**ARAHAN TUGAS**
Alihkan kalimat dari kutipan teks di bawah ini ke dalam bahasa Inggris: "Jika dunia industri Pertambangan Mineral dan Batubara telah menjadi penyangga utama ekonomi bangsa kita, maka sudah seharusnya kesejahteraan Masyarakat yang berada tepat dilingkungan sekitar operasional sebuah perusahaan pertambangan menjadi skala prioritas."

**KUTIPAN TEKS**
..............................

Yakin H. Robert Nitiyudo Atasi SP CSR
Catatan:
Nophein Kress Ayang, Tokoh Pemuda Adat Kao
SEBELUM MASUK pada managemen Gosowong, saya mulai dengan sedikit cacatan laporan Kementerian Keuangan RI, di mana disampaikan bahwa Dunia Industri Pertambangan Mineral dan Batubara di Indonesia pada tahun 2020, merupakan pemasok kedua terbesar Pendapatan Negara Bukan Pajak (PNBP) setelah Minyak dan Gas Bumi, (Kemenkeu.go.id).
Jika dunia industri Pertambangan Mineral dan Batubara telah menjadi penyangga utama ekonomi bangsa kita, maka sudah seharusnya kesejahteraan Masyarakat yang berada tepat dilingkungan sekitar operasional sebuah perusahaan pertambangan menjadi skala prioritas. Selanjutnya Menurut Dimas Chaidir Adinugroho, “Setiap Perusahaan Pertambangan wajib memiliki Kaidah Good Mining Practice: Kaidah Penambangan yang baik dan turut berkontribusi untuk menaati aturan-aturan yang berlaku.

..............................

**CUPLIKAN DATA**
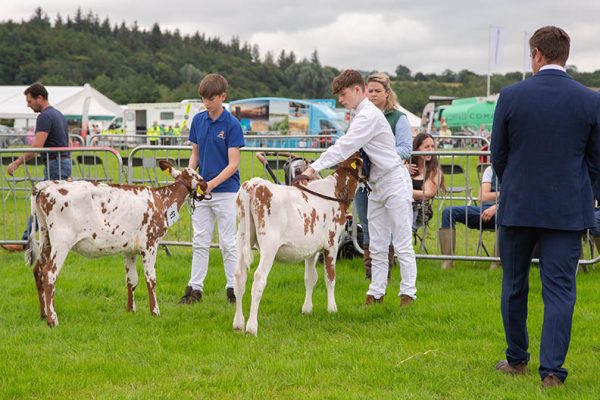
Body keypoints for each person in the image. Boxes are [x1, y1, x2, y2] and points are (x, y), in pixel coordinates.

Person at [491, 26, 600, 388]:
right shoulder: (590, 99)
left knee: (514, 285)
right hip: (566, 212)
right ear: (563, 55)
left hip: (519, 206)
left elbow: (498, 156)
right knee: (559, 291)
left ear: (537, 54)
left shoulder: (510, 95)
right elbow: (595, 162)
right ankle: (552, 371)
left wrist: (516, 186)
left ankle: (516, 358)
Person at [302, 69, 417, 307]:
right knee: (376, 242)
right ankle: (376, 292)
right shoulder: (360, 116)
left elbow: (345, 146)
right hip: (374, 185)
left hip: (394, 181)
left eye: (343, 94)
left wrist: (313, 168)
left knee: (402, 240)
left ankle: (408, 294)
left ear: (357, 90)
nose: (340, 100)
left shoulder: (368, 116)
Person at [179, 73, 245, 305]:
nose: (206, 103)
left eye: (211, 99)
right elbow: (195, 153)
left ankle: (233, 288)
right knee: (200, 240)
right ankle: (195, 288)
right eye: (203, 99)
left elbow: (234, 163)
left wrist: (211, 184)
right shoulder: (198, 120)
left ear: (222, 97)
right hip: (201, 192)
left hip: (226, 192)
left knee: (228, 242)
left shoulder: (232, 125)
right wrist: (190, 175)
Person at [355, 72, 412, 280]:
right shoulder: (361, 116)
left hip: (389, 178)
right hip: (365, 180)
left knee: (391, 231)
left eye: (377, 91)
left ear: (387, 93)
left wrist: (381, 156)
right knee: (368, 227)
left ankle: (387, 273)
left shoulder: (398, 118)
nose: (372, 95)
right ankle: (372, 276)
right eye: (369, 91)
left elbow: (406, 148)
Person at [3, 82, 72, 252]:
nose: (28, 105)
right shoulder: (59, 115)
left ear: (39, 98)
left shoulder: (44, 117)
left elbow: (37, 147)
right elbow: (68, 142)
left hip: (55, 164)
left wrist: (17, 162)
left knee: (39, 203)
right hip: (63, 163)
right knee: (55, 206)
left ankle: (26, 242)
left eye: (29, 101)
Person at [438, 164, 498, 269]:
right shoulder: (491, 170)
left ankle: (497, 263)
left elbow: (518, 197)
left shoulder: (518, 169)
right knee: (449, 212)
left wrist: (497, 206)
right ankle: (447, 263)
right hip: (484, 211)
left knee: (505, 214)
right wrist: (506, 194)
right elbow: (483, 196)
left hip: (506, 211)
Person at [410, 132, 444, 231]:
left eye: (432, 146)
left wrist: (403, 192)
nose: (430, 150)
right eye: (426, 147)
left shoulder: (434, 171)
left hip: (418, 210)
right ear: (416, 149)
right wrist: (403, 169)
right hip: (399, 205)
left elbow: (427, 194)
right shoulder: (406, 164)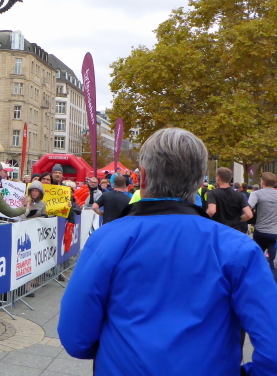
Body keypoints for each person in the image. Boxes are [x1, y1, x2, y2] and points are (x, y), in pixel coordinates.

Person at [58, 128, 277, 375]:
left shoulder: (107, 239)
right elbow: (272, 347)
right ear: (200, 182)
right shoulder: (239, 249)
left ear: (142, 177)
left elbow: (75, 336)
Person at [248, 172, 277, 278]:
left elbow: (249, 207)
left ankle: (255, 281)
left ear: (262, 182)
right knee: (274, 263)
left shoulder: (256, 194)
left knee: (255, 261)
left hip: (260, 232)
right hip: (275, 234)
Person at [207, 167, 252, 232]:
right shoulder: (239, 194)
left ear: (218, 178)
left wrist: (203, 218)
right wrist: (238, 219)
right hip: (234, 231)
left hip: (218, 230)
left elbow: (211, 211)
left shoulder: (212, 193)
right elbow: (249, 214)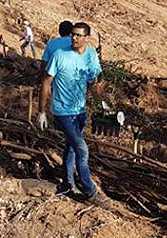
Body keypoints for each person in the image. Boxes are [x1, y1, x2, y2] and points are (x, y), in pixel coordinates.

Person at [36, 22, 107, 205]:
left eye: (78, 35)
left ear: (86, 38)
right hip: (62, 110)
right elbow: (46, 82)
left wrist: (102, 100)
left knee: (72, 147)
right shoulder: (60, 55)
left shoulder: (91, 54)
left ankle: (68, 184)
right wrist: (41, 111)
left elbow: (94, 81)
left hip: (80, 109)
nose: (74, 38)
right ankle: (90, 192)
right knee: (82, 148)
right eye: (72, 35)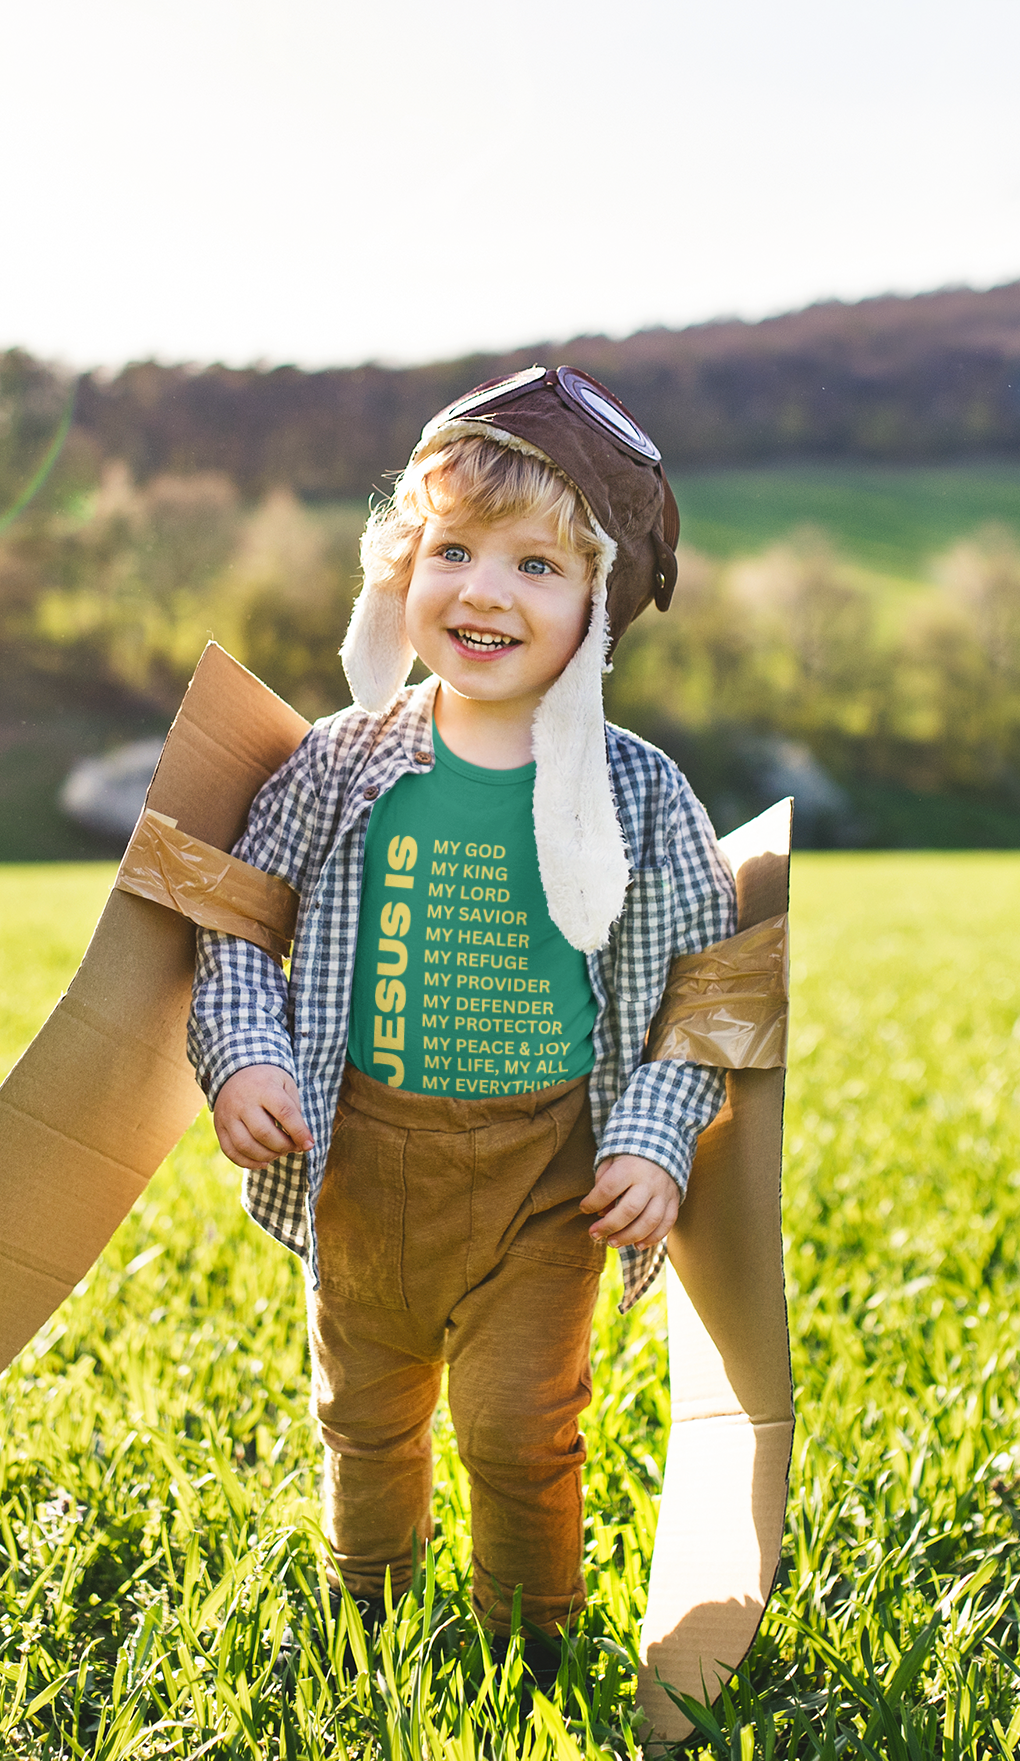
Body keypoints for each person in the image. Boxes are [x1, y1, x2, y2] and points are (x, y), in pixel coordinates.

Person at [186, 366, 736, 1675]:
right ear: (402, 566)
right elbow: (237, 926)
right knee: (365, 1414)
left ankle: (528, 1647)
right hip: (364, 1160)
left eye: (539, 565)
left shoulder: (638, 794)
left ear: (598, 605)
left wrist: (654, 1140)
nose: (485, 591)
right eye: (456, 551)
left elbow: (706, 992)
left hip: (546, 1180)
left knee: (518, 1426)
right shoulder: (341, 760)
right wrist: (246, 1054)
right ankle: (365, 1619)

..............................

**HASIL**
If the mineral and coal mining industry has become the main pillar of our nation's economy, then the welfare of the communities living right in the area surrounding a mining company's operations should rightly be a priority.